**Task item:** When you reach the line in the data below that contains "Figure 1. Structure", please start repeating lines exactly, and stop after the line that contains "FIGURE 3 | A", repeating nothing else.

(Records from a dataset)
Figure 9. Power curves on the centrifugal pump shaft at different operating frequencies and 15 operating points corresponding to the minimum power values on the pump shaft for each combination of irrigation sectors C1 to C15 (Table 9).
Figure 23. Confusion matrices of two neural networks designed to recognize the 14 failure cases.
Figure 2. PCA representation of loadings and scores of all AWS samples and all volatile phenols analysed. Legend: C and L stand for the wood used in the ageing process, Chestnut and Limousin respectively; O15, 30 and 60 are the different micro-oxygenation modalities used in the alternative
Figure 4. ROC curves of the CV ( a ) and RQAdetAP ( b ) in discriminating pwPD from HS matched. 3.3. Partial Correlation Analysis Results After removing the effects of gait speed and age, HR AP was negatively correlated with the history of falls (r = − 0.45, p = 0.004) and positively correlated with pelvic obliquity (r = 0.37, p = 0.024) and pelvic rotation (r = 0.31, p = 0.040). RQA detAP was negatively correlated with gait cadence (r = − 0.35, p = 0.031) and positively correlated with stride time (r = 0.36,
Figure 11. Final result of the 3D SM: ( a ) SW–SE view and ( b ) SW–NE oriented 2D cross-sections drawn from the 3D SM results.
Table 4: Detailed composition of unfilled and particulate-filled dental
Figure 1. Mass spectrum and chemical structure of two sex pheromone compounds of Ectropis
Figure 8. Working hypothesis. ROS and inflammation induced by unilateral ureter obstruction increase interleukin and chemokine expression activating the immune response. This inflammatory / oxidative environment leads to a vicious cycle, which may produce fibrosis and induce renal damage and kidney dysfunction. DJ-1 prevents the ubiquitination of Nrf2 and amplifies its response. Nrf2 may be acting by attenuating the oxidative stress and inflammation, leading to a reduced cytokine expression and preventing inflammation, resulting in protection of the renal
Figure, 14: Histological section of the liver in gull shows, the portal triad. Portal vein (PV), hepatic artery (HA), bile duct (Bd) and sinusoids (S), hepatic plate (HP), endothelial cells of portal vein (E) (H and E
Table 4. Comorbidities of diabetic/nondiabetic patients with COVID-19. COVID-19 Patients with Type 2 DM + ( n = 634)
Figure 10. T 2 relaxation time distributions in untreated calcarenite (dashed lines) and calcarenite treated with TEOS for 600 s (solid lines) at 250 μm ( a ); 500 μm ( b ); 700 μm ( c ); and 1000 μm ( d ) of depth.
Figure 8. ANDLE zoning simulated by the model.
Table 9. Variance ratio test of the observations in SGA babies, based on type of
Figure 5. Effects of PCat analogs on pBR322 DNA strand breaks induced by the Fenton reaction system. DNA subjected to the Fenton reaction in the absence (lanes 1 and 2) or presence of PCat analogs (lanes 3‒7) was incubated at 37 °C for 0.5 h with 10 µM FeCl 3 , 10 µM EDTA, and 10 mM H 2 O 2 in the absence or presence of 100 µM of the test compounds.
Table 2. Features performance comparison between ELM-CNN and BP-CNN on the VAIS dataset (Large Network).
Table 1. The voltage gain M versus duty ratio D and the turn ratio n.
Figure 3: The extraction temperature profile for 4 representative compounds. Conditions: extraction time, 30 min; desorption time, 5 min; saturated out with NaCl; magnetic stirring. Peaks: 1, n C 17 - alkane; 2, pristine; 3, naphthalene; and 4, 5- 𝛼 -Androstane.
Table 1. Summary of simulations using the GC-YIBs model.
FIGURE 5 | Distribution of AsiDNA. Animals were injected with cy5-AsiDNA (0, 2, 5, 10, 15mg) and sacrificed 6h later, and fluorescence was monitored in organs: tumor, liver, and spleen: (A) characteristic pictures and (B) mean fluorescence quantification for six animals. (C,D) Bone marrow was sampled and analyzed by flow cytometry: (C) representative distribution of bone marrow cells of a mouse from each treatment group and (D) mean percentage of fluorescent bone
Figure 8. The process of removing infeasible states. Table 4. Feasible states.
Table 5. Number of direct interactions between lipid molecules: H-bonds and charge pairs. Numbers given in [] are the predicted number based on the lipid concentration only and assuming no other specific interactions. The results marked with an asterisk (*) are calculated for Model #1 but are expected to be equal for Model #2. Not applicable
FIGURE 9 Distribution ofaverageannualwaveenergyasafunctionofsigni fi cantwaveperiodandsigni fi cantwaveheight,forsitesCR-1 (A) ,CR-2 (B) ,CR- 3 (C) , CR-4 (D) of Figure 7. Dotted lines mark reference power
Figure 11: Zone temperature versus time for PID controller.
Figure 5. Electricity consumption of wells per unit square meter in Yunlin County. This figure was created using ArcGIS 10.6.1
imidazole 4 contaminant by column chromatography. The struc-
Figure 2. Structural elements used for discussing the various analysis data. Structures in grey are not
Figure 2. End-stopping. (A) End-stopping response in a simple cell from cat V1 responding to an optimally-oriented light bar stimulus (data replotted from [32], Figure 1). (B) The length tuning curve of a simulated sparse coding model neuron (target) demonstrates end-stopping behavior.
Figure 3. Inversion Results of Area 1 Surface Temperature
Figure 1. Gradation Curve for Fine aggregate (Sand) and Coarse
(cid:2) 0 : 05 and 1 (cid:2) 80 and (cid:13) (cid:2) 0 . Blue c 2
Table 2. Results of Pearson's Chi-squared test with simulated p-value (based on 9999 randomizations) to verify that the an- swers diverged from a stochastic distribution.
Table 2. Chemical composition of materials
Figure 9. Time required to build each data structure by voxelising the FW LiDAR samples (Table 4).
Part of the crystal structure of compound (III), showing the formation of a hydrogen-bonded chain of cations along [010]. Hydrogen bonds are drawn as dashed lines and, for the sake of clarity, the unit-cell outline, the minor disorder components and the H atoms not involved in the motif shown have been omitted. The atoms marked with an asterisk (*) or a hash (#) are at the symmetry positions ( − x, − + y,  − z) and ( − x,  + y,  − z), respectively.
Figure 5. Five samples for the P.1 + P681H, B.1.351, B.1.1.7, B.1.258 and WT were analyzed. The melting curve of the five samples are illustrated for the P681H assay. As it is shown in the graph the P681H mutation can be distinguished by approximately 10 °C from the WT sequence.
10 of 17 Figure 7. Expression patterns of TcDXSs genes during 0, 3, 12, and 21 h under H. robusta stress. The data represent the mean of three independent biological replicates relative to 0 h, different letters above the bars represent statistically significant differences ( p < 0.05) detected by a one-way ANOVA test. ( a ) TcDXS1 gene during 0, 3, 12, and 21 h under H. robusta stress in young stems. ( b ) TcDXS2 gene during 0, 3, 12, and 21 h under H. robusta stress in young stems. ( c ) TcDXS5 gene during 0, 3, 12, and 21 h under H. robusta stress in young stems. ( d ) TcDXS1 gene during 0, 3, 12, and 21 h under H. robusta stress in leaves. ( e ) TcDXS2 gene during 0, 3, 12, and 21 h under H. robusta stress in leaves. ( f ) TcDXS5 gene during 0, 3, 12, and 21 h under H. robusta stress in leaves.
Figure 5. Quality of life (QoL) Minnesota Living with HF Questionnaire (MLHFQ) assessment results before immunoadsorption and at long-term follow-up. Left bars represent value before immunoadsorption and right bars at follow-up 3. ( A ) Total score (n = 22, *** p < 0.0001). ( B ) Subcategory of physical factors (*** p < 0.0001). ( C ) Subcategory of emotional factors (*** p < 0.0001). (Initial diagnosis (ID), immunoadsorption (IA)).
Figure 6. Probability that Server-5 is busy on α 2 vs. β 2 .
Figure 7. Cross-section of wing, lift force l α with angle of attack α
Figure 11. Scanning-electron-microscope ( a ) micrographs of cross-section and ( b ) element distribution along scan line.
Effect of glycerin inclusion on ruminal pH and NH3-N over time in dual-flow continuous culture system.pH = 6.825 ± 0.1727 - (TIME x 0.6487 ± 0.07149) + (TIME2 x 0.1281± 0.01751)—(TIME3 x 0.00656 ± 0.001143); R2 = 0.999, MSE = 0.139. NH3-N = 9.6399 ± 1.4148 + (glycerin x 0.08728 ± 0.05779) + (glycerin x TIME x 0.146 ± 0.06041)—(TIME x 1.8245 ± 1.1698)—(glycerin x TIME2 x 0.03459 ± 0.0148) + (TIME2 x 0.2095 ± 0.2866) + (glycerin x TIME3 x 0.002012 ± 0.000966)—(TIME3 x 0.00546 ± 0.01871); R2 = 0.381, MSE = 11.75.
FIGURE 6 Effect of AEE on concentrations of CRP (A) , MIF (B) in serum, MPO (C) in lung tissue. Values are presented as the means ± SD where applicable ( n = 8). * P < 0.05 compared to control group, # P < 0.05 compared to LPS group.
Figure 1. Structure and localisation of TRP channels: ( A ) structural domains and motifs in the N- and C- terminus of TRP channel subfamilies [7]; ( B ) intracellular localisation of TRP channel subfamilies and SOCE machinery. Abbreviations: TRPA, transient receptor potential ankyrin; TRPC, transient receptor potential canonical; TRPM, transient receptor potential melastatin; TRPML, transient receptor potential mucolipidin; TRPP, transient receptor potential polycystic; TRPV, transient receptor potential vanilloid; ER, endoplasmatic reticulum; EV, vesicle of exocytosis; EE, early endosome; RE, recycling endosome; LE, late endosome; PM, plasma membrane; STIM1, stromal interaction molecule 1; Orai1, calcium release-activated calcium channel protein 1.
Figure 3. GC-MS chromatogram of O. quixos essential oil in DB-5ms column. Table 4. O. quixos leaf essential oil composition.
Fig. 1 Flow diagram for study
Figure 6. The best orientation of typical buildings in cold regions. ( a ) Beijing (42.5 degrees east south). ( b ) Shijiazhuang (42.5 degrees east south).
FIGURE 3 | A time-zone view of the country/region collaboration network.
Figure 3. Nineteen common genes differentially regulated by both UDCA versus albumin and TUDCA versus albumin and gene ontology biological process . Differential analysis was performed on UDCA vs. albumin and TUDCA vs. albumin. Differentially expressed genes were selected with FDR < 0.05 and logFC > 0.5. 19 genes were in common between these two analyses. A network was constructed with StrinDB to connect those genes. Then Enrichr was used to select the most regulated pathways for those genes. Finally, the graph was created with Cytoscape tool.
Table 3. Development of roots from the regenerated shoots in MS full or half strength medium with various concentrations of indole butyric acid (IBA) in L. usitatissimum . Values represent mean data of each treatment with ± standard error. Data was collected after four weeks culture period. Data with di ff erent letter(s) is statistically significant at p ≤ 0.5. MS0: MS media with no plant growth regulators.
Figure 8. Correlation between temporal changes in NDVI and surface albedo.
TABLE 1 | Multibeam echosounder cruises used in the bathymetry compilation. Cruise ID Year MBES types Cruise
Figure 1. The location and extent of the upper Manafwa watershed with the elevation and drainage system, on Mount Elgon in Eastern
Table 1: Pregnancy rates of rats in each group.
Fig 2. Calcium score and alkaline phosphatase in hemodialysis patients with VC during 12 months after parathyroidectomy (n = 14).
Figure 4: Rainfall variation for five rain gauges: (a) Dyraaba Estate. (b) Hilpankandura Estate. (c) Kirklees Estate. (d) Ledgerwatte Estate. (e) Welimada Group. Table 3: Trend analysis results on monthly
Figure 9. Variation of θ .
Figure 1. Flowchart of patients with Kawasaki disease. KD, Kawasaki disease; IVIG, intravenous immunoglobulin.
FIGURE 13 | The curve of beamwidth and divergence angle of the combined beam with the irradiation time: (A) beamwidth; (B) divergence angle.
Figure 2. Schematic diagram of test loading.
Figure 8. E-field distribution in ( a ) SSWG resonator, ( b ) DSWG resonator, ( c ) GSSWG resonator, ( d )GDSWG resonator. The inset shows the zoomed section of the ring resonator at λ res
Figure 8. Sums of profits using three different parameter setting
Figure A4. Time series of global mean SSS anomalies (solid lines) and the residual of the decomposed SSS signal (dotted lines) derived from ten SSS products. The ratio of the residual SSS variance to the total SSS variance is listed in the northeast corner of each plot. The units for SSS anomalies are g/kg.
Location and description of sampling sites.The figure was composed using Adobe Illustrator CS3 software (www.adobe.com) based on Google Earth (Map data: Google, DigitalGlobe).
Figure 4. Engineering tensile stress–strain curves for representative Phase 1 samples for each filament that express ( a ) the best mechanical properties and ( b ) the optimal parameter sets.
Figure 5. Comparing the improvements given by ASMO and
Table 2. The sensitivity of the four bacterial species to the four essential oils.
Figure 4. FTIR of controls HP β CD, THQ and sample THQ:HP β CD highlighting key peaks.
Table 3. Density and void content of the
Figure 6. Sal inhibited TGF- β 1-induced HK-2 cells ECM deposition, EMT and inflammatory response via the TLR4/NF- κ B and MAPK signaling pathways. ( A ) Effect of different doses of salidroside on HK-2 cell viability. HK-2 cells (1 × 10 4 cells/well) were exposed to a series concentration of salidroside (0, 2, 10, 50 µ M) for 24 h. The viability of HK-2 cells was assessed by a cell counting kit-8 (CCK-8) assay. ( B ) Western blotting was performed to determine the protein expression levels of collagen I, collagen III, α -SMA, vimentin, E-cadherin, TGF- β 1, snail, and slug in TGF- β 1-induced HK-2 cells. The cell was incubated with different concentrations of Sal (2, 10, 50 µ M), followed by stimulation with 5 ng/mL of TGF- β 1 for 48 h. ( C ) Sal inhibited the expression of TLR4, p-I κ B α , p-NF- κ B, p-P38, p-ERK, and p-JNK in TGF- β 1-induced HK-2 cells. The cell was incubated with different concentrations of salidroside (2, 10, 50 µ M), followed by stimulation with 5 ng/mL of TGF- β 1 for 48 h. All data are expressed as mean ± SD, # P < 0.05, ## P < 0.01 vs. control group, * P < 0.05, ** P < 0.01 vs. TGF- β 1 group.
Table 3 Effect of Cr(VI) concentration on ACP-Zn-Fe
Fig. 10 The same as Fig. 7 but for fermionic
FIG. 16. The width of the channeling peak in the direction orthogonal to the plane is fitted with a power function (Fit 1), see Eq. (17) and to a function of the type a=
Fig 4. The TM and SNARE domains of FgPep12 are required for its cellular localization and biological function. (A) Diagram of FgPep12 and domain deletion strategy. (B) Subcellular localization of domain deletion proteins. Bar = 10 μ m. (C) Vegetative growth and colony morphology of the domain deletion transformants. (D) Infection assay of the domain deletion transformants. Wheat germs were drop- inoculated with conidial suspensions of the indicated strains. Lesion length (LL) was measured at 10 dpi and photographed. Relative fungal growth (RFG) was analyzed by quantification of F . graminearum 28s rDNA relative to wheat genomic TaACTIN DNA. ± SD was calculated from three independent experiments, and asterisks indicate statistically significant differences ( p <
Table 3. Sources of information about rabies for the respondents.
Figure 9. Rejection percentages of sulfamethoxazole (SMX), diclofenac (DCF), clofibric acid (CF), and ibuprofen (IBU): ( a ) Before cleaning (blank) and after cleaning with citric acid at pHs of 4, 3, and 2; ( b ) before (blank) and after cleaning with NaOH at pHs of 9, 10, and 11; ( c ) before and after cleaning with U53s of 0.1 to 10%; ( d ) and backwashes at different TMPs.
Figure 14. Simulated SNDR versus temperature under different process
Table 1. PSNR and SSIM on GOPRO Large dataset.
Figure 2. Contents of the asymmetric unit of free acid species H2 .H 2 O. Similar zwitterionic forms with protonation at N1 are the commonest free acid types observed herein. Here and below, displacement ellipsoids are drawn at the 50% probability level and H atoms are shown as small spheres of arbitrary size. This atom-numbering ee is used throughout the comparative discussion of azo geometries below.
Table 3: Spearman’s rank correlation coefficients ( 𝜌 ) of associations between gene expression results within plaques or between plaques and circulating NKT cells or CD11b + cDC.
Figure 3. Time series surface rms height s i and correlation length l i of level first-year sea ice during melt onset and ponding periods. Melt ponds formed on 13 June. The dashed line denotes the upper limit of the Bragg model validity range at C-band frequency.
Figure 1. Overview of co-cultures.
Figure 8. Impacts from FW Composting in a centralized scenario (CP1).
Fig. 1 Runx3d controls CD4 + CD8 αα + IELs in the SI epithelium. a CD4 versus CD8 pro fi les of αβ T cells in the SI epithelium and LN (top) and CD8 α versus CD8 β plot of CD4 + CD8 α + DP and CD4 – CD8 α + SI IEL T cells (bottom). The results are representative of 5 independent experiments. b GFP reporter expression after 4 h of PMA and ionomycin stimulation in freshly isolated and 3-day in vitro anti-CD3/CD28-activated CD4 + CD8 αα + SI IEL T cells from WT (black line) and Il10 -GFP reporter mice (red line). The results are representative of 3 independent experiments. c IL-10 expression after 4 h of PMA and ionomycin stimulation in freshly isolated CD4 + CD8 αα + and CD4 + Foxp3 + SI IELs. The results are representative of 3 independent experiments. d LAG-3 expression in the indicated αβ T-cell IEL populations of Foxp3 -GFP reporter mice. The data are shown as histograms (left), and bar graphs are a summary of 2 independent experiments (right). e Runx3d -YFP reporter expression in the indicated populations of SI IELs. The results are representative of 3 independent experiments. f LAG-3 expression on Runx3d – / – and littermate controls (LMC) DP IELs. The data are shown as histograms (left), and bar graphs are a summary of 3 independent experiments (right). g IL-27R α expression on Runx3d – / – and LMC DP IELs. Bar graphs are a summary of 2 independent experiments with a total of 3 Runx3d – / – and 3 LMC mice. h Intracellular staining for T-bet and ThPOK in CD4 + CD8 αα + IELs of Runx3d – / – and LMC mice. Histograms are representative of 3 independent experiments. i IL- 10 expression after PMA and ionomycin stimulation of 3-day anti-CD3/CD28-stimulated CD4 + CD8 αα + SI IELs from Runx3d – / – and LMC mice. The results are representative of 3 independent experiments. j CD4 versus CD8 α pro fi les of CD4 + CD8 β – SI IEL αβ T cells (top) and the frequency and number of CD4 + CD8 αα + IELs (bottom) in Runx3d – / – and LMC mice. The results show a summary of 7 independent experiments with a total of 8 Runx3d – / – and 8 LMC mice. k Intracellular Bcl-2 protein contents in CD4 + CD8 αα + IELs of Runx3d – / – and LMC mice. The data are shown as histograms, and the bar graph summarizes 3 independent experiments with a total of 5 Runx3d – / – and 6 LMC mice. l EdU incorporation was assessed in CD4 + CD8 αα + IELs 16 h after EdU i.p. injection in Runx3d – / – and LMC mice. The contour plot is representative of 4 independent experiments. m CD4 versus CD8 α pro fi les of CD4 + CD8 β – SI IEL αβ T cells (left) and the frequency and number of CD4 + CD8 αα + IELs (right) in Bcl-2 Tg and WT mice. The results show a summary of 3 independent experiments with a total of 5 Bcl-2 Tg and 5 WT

**Result for this exercise:**
Figure 1. Structure and localisation of TRP channels: ( A ) structural domains and motifs in the N- and C- terminus of TRP channel subfamilies [7]; ( B ) intracellular localisation of TRP channel subfamilies and SOCE machinery. Abbreviations: TRPA, transient receptor potential ankyrin; TRPC, transient receptor potential canonical; TRPM, transient receptor potential melastatin; TRPML, transient receptor potential mucolipidin; TRPP, transient receptor potential polycystic; TRPV, transient receptor potential vanilloid; ER, endoplasmatic reticulum; EV, vesicle of exocytosis; EE, early endosome; RE, recycling endosome; LE, late endosome; PM, plasma membrane; STIM1, stromal interaction molecule 1; Orai1, calcium release-activated calcium channel protein 1.
Figure 3. GC-MS chromatogram of O. quixos essential oil in DB-5ms column. Table 4. O. quixos leaf essential oil composition.
Fig. 1 Flow diagram for study
Figure 6. The best orientation of typical buildings in cold regions. ( a ) Beijing (42.5 degrees east south). ( b ) Shijiazhuang (42.5 degrees east south).
FIGURE 3 | A time-zone view of the country/region collaboration network.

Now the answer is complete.